-- EXERCISE PASSAGE --
[Start of section]

Thursday, February 27, 2014

Wildflower Wednesday

Oy, I just remembered! Wildflower Wednesday! Since this post is a look back at the NC Botanical Garden in the spring of last year, I figured why not join in, even if this post is (very) late.

The layout of the NC Botanical Garden has changed quite a bit with the addition of the big new education center, but one still enters the garden through the metal sculpture cattail gate. On the left is the Coastal region garden and the Totten Center, and to the right the herb and medicinal garden.

Fringe tree and Southern Wood Fern in front of the herbal garden. I love this fern and don't know why it's not in my garden. It's a magnificent fern. * All pictures are from April 2013 unless otherwise noted. *

White and blue baptisia in front of the herb garden.

Fothergilla in one of the central beds between the Totten Center and the herb Garden, not quite in bloom. I think one of the reasons I haven't bought a fothergilla yet (or, to be totally honest, bought another one after killing the first) is they look a little odd in bloom to me, even more odd when they aren't all the way open. I should just forget about that and concentrate on how they look in summer and fall, and also better appreciate how they look in the spring.

As a reminder to self, fothergilla fall color on the UNC campus:

Next to the Totten Center there is a swath of Woodland Phlox and
Yellowroot with a mix of other perennials and native grasses.

[End of section]

-- CHECK YOUR UNDERSTANDING --
A – Using the botanical garden post, list every specific plant it names, one per line, leaving out general groups such as perennials and native grasses.
B – Carry the botanical garden post forward from its last sentence, following the walk through the garden.
The items that follow come from a different source than the garden post.

-- INFORMATION GIVEN --

[Start of section]

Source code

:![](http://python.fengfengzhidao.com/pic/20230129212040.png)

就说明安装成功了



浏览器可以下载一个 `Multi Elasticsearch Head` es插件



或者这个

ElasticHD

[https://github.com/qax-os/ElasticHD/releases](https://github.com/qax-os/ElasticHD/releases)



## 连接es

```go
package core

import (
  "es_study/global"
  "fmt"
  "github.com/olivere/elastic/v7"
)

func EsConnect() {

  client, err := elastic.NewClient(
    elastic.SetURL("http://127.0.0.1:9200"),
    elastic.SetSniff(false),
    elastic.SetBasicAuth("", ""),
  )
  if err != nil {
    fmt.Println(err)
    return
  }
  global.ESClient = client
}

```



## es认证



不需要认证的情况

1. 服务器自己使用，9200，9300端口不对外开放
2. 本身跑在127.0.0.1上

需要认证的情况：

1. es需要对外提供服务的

[End of section]

-- RESPONSES PER TASK --
A –
Fringe tree
Southern Wood Fern
Baptisia (white and blue)
Fothergilla
Woodland Phlox
Yellowroot

B –
Most of the phlox is a cool pale blue while some are almost purple. I want to know how their wild grasses look so charming and graceful while mine just look like weeds. I need to order some of their woodland grass seeds next month when their list comes out. The seedheads below look a little like Eragrostis and they have offered E. spectabilis seeds in the past, but their lists says that blooms in the summer and likes a hot dry sunny habitat.

Woodland Phlox with Green Coneflower

Sweet Betsy in the medicinal garden. Its fragrance is delicious.

Geranium maculatum with Lilly-of-the-valley

On the other side of Totten Center is the bog garden, full of Pitcher Plant blooms.

The groundcover is cranberry.

Picture from August 2011.
This is Large Cranberry (Oxycoccus macrocarpon), the species
grown commercially for holiday cranberries and cranberry juice.

A pale version of the usual red and yellow Eastern Columbine growing near the water plants.

The adjacent Piedmont garden is a little quiet in spring,
but there is a beautiful spread of Woodland Phlox

some Baptisias, and American Wisteria. American Wisteria has beautiful color
and is quite unique-looking, but it's probably a good idea to check the fragrance
before buying one. My experience has been anywhere from no fragrance to male cat.

The mountain section of the garden is alive with color in the spring.

Fringed Phacelia is a biennial that so far I have tried and failed to grow in my garden.

Here it forms soft blue-violet pools beneath the trees.

Either Piedmont azaleas or Pinxterflower azaleas, and I must look for a name tag for the fern or ask about it next time I'm there. It's so frothy and lacy -- and gorgeous.

Some of these azaleas are enormous ~ literally the size of small trees, over ten feet high.

Florida azalea

We got there too soon for the flame azalea. Its buds were still closed tight.

Cinnamon fern

There are lots of Cinnamon Fern on the farm, but not in the garden, so
I find them in out of the way places in the woods when I am looking
for other things. They look beautiful in Chapel Hill with the azaleas.

Sweet Betsy next to Paul Green Cabin

One day, I am going to get one of these white wild
geraniums, and even if they don't live long it will be worth it.

Check out this beautiful Mountain Laurel. One of these grew successfully
in my parents' yard and they killed lots of things, so I should try it too.

The coastal section of the display gardens has many interesting things in the spring too, including another laurel.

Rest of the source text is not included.